“It's not what’s in your heart that defines you, but what you do.”
(Batman in this year’s movie Batman Begins)
On the surface, Bruce Wayne is a handsome, glamorous, philanthropic, industrialist billionaire and somewhat of a playboy. He seems to have no worries, no problems. However, inside, he is still carrying the torch for his parents, who were killed in front of him in a random act of street violence. Years later, in his Batman alter-ego, he responds to crime by taking justice into his own hands. And so begins Batman’s vigilantism.
Are there then two identities to a superhero which need to be reconciled?
“This ambiguity is part of the appeal,” suggests Frank Miller, author of the 1986 novel The Dark Knight Returns, who recreates the Batman saga. Miller tells the story of how Batman “gets dragged back into the vigilante trade. The story is steeped in enormous distrust of authority, and the necessary outcome of this attitude is a straightforward endorsement of vigilantism.”

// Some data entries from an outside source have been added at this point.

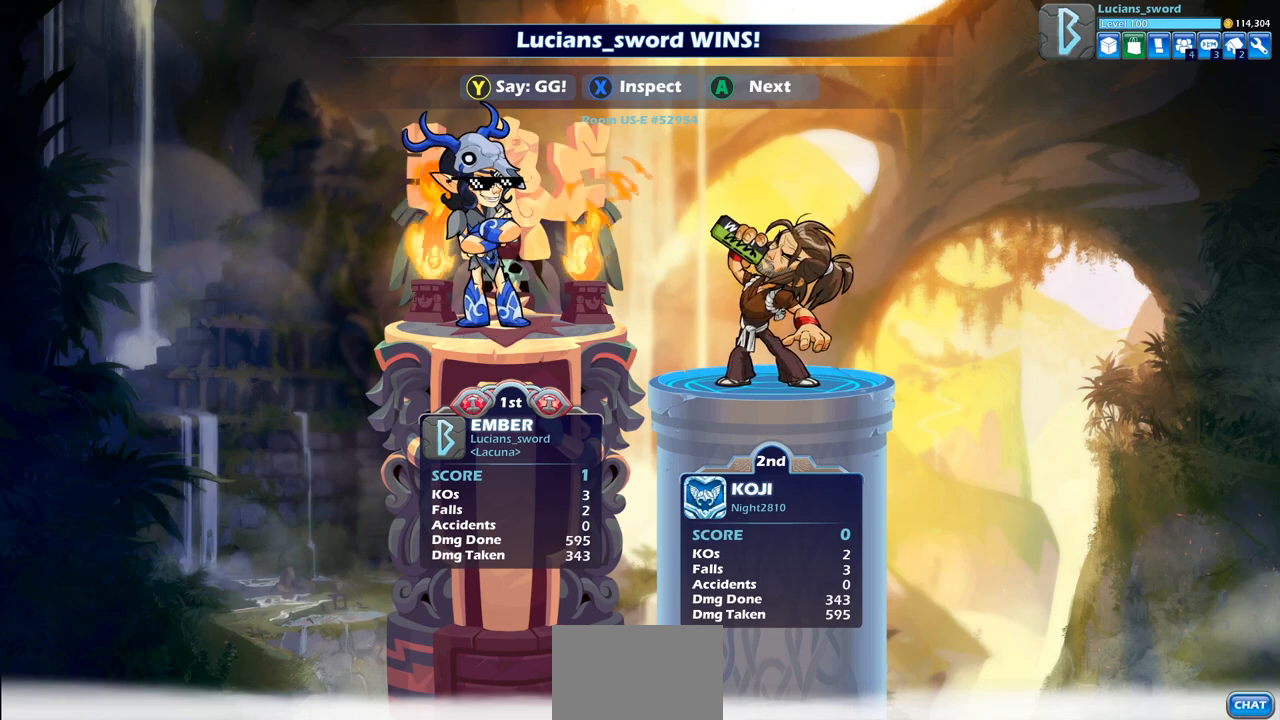
Gameplay with a controller (PlayStation layout); each line is a JSON object with the inputs held at the frame after it. "events" lists button and stick changes between this image and that frame as [ms after this image, input, new state], when the widget could be followed in between.
{"buttons": [], "left_stick": "center", "right_stick": "center", "events": [[250, "TRIANGLE", "down"], [367, "TRIANGLE", "up"]]}
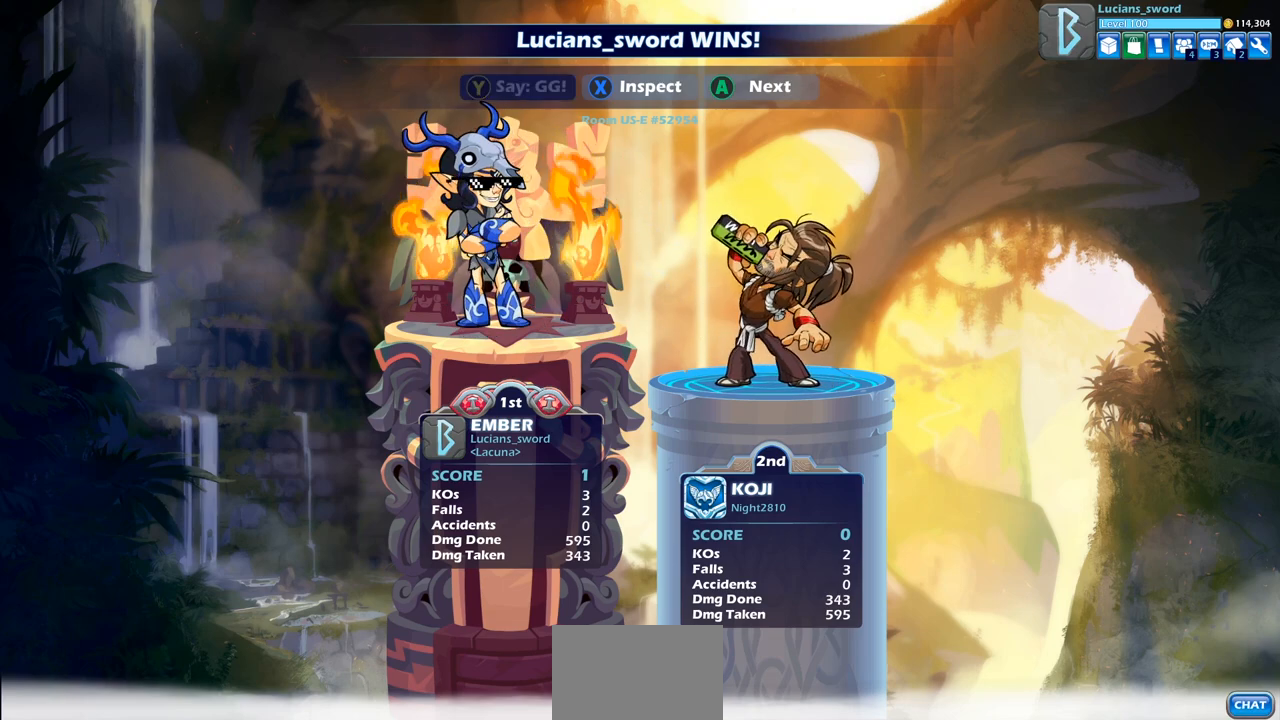
{"buttons": [], "left_stick": "center", "right_stick": "center", "events": []}
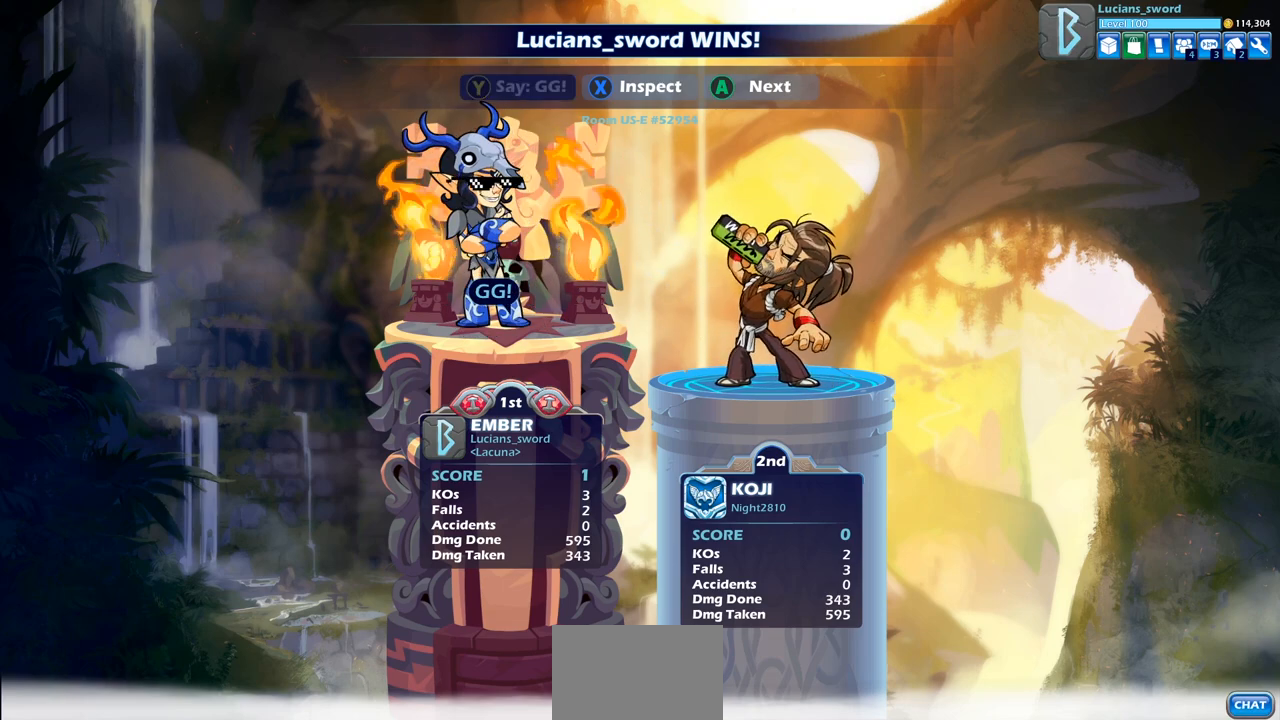
{"buttons": [], "left_stick": "center", "right_stick": "center", "events": []}
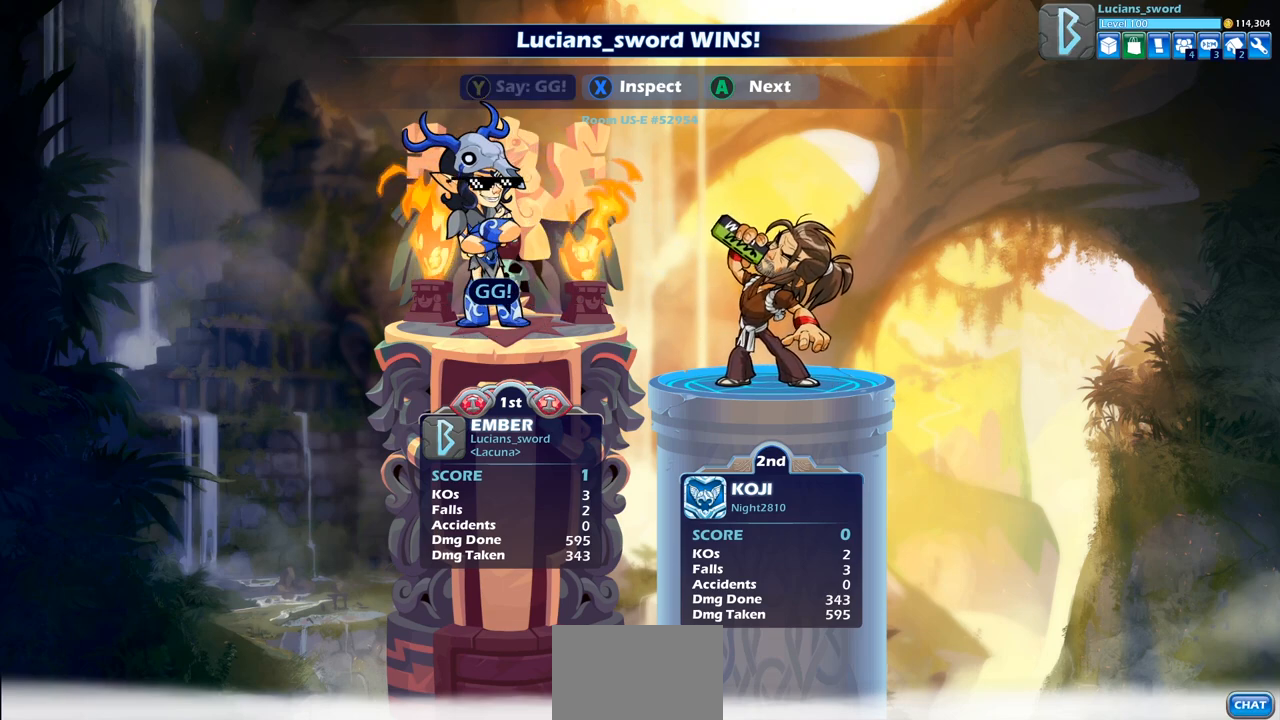
{"buttons": [], "left_stick": "center", "right_stick": "center", "events": [[250, "TRIANGLE", "down"], [417, "TRIANGLE", "up"]]}
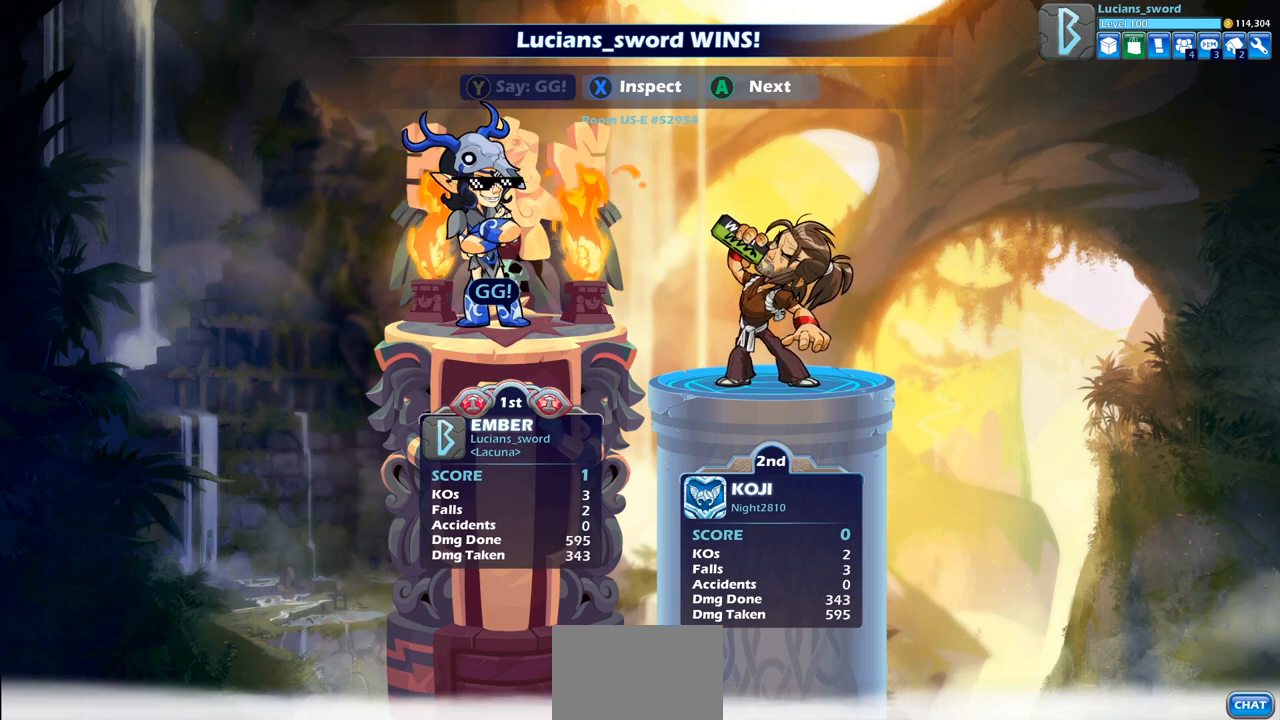
{"buttons": [], "left_stick": "center", "right_stick": "center", "events": []}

Nationmaster.com, in one of the best-researched accounts on Batman, reports that, in the original 1939 DC comics series which introduced Batman, the superhero was a violent avenger who left his foes more dead than not. Yet, the series was a runaway hit.
This report is validated by an NPR programme archived from June 2002: “As imagined by Bob Kane, the comics wonder boy who dreamed him up, Batman had violent crime in his blood. As a young boy, he had witnessed the murder of his parents. And unlike other conventionally good-vs-evil superheroes with more spectacular or otherworldly talents, Kane’s hero was always just a step away from criminal behaviour himself.”
These are the origins of our superhero. Yet, millions of people across the world, many of them children, marvel at Batman’s victories, glorifying his methods and motivation. The superhero credo – along with its vigilantism roots – are not only endorsed but actually praised by the whole world.